The new business plan sets out three programmes – Advance London, Circular London and Resource London – with a total programme budget, including external project and partner contributions, of around £50 million over three years.

A “Flats Taskforce” will help Londoners living in blocks of flats recycle more, by designing bespoke interventions which improve access to, and raise awareness of, the diverse array of services provided to flats across the capital.

LWARB will contribute £1 million to the taskforce and will be looking for partners to contribute additional income. The programme is due to start work in the summer, and will be part of continuing work by the Resource London programme – a partnership with WRAP – to drive up recycling performance across the capital.

Also launched is a series of financial instruments aimed at accelerating the circular economy in London. These include a £3 million Circular Economy Accelerator programme, a £14 million circular economy venture capital fund and a £1.5 million investment into a larger circular economy business development capital fund.

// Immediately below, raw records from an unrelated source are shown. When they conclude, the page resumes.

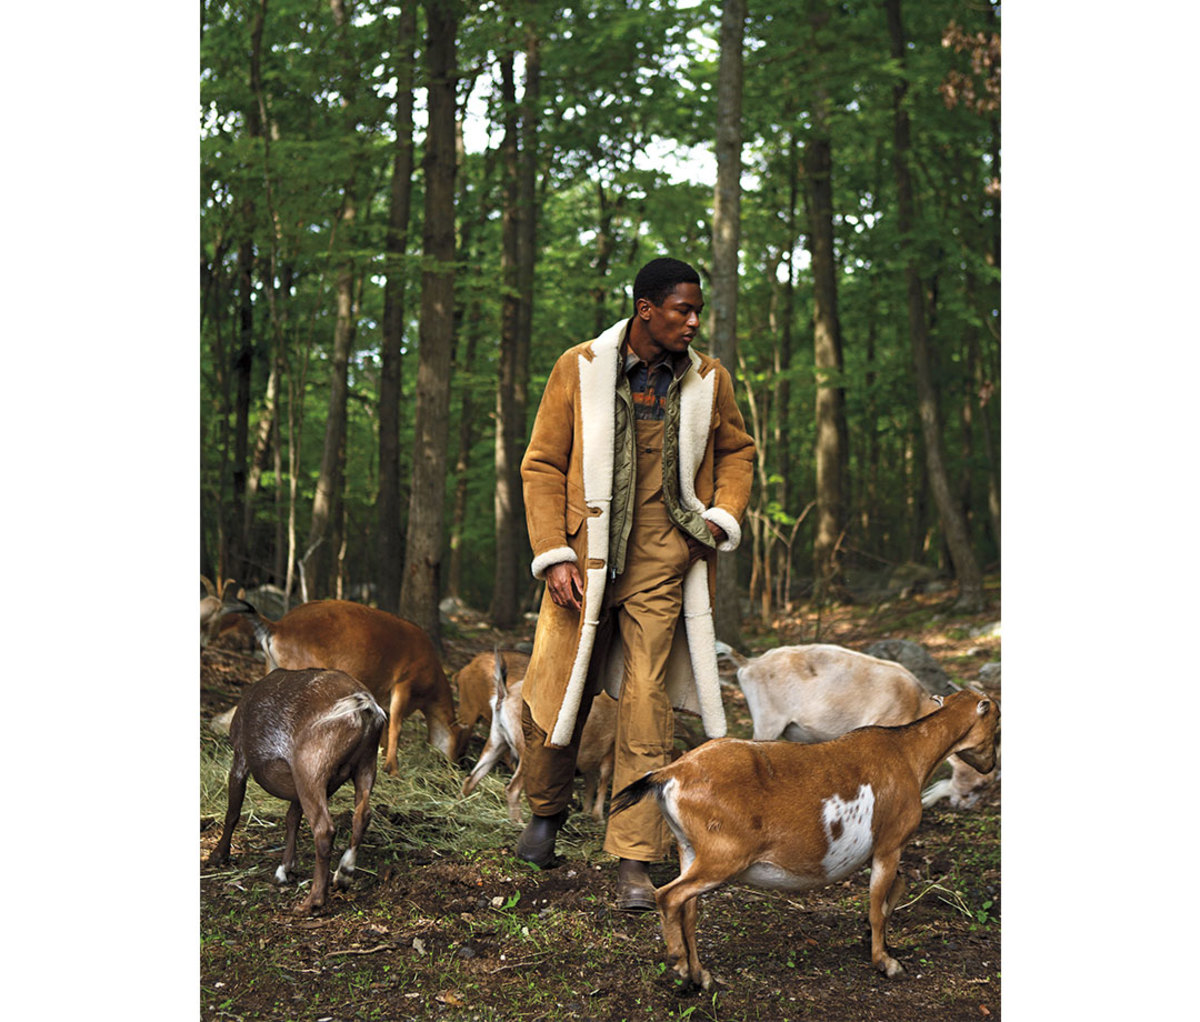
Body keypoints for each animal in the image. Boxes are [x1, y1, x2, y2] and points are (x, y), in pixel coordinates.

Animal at [206, 666, 384, 916]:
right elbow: (292, 818)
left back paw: (313, 901)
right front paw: (285, 869)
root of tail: (364, 708)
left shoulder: (240, 755)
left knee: (324, 829)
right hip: (365, 764)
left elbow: (233, 811)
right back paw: (344, 874)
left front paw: (217, 856)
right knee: (362, 814)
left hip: (311, 767)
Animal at [225, 594, 463, 772]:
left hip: (273, 668)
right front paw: (392, 768)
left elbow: (384, 731)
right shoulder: (404, 683)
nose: (455, 765)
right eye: (462, 739)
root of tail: (277, 627)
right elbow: (396, 726)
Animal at [460, 652, 619, 825]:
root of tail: (505, 695)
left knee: (472, 777)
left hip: (497, 741)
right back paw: (518, 823)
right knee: (512, 788)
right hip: (525, 752)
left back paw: (461, 806)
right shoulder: (609, 753)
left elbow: (591, 783)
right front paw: (598, 817)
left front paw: (586, 812)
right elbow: (602, 782)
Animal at [614, 690, 998, 988]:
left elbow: (895, 890)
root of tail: (671, 773)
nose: (990, 765)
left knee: (688, 908)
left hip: (689, 848)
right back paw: (679, 967)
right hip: (723, 856)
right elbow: (877, 904)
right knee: (668, 895)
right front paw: (885, 962)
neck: (908, 752)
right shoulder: (890, 843)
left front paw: (872, 939)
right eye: (996, 723)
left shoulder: (886, 850)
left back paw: (701, 976)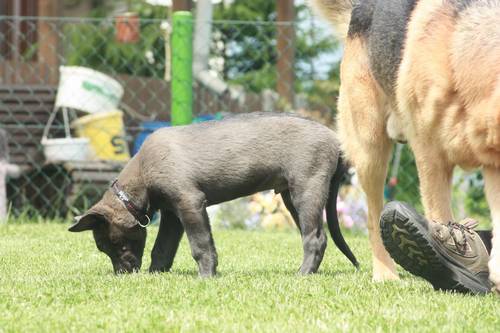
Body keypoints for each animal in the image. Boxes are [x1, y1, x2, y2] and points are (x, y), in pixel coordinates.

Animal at [69, 113, 360, 274]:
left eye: (117, 245)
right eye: (103, 248)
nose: (123, 274)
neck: (143, 172)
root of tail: (336, 140)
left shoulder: (190, 203)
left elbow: (201, 245)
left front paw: (206, 276)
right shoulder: (173, 214)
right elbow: (162, 249)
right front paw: (156, 275)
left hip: (306, 189)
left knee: (315, 239)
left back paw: (302, 274)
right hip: (291, 196)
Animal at [312, 0, 500, 290]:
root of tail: (360, 7)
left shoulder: (493, 162)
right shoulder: (431, 157)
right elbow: (441, 216)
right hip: (370, 150)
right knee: (372, 217)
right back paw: (385, 272)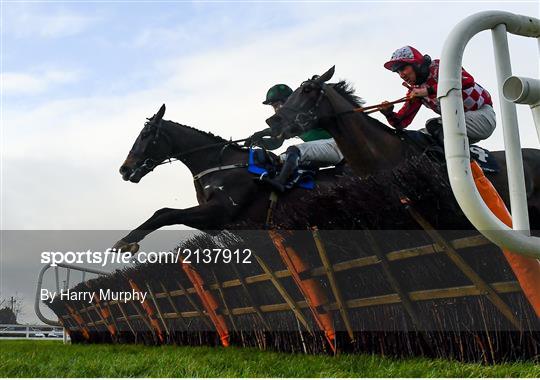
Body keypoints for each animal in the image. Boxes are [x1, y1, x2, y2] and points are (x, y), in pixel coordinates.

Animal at [114, 104, 352, 252]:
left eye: (145, 135)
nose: (124, 169)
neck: (218, 164)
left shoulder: (221, 211)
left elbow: (166, 214)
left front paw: (125, 242)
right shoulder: (215, 224)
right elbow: (166, 213)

London’s deputy mayor for environment and energy, Shirley Rodrigues, said: “This dynamic business plan will help accelerate local recycling rates, boost green businesses and cut waste across London. We need to make reducing waste easier and I’m really pleased LWARB will be investigating new ways to help the thousands of Londoners living in flats gain better access to recycling facilities. It is really important to support the rapid growth of the ‘re-use and regenerate’ circular economy and help new businesses succeed in this exciting sector.”